The ASX's gold shares were glowing again on Monday after the gold price rebounded further.
Spot gold rose just over 1% and was last seen trading for US$1,350 an ounce after trading for less than US$1,320 an ounce just under a fortnight ago.
Here's how some of the gold miners responded today:
- EVOLUTION FPO (ASX: EVN) up 3%
- Beadell Resources Ltd (ASX: BDR) up 4.9%
- Independence Group NL (ASX: IGO) up 5.2%
- Newcrest Mining Limited (ASX: NCM) up 3.5%
- Regis Resources Limited (ASX: RRL) up 3.4%
- St Barbara Ltd (ASX: SBM) up 9%
- Silver Lake Resources Limited. (ASX: SLR) up 3.4%
Indeed, gold has generated huge gains for investors so far in 2016. It posted its strongest quarterly rise in more than three decades to start the year, driven mostly by fears related to a hard landing in China and a collapsing oil price. More recently, fears sparked by Brexit saw the gold price spring higher as well.
However, it's likely that a weaker US dollar and expectations of an extended period of loose monetary policy have also bolstered gold's price.
A weaker US dollar makes gold more affordable to foreign countries and investors wanting to buy it, while weaker interest rates reduce the opportunity cost of holding gold.

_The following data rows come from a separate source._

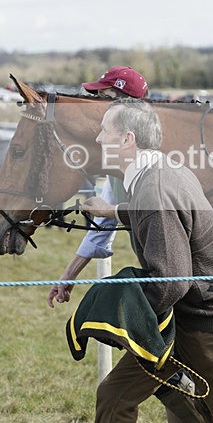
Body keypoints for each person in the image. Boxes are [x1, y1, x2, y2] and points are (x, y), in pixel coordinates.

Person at [81, 99, 213, 422]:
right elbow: (162, 215)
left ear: (128, 139)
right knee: (114, 396)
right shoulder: (163, 171)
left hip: (208, 324)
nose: (98, 139)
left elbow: (171, 281)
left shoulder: (154, 189)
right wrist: (111, 211)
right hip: (178, 319)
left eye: (104, 131)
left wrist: (125, 316)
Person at [47, 66, 148, 308]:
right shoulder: (118, 163)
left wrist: (108, 211)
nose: (95, 105)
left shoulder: (152, 160)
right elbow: (102, 226)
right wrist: (69, 275)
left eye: (102, 98)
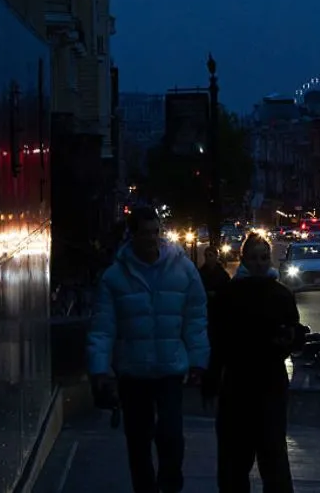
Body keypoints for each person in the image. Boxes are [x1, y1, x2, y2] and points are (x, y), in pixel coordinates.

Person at [87, 205, 210, 493]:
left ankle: (169, 483)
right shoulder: (115, 277)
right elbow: (103, 327)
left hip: (169, 368)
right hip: (133, 370)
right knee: (138, 439)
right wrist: (99, 369)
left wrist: (198, 362)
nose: (152, 239)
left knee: (171, 435)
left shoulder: (183, 269)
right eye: (146, 233)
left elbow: (195, 319)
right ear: (133, 236)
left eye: (156, 232)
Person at [202, 233, 303, 493]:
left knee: (272, 458)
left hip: (268, 384)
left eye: (264, 258)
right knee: (238, 460)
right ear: (244, 259)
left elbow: (294, 331)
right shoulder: (229, 295)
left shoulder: (281, 295)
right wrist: (211, 382)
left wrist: (290, 337)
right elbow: (218, 342)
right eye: (254, 258)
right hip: (238, 385)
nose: (259, 263)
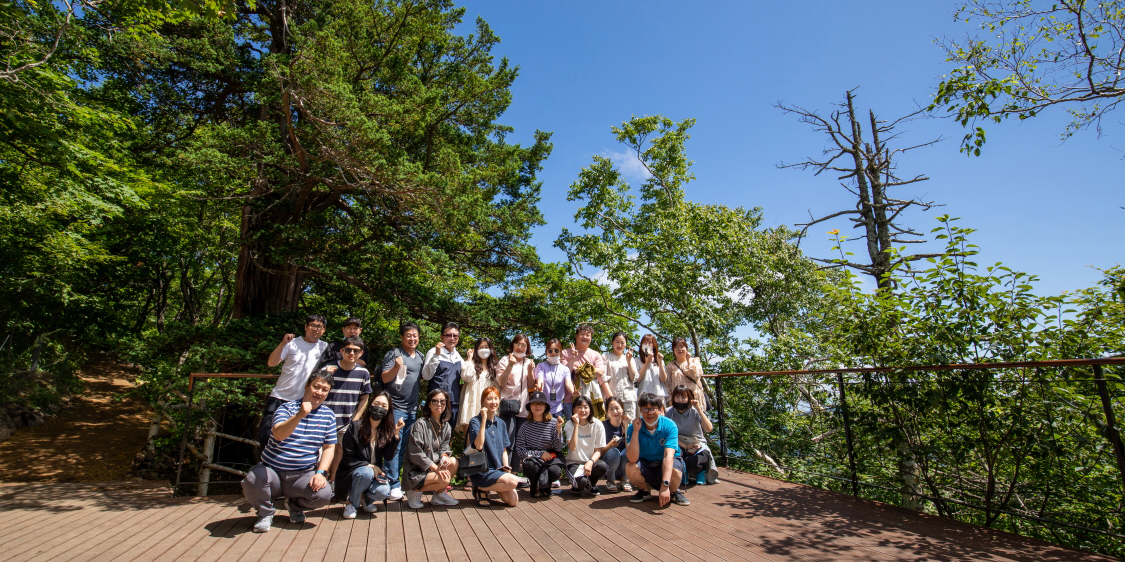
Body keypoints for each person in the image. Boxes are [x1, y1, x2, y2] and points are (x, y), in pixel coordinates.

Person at [242, 369, 337, 533]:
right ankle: (265, 513)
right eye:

In other words, because gold does not pay interest or a dividend (it can't, because it's just a rock…), demand for gold would likely fall if interest rates rose, giving investors somewhere else to generate a better return on their cash.
Of course, a higher gold price is good for the miners that produce it – particularly given the weak Australian dollar (compared to the US greenback), which helps to boost the average realised price when selling it.
However, the gold miners have enjoyed a glorious run so far in 2016. While the climb has arguably been justified, investors do need to be careful not to speculate on those shares, while they could continue to rise on the back of a rising gold price, they could just as easily retreat heavily if the gold price were to suddenly fall.
As such, given the gains already achieved from the sector this year, investors may want to focus their attention elsewhere in the market.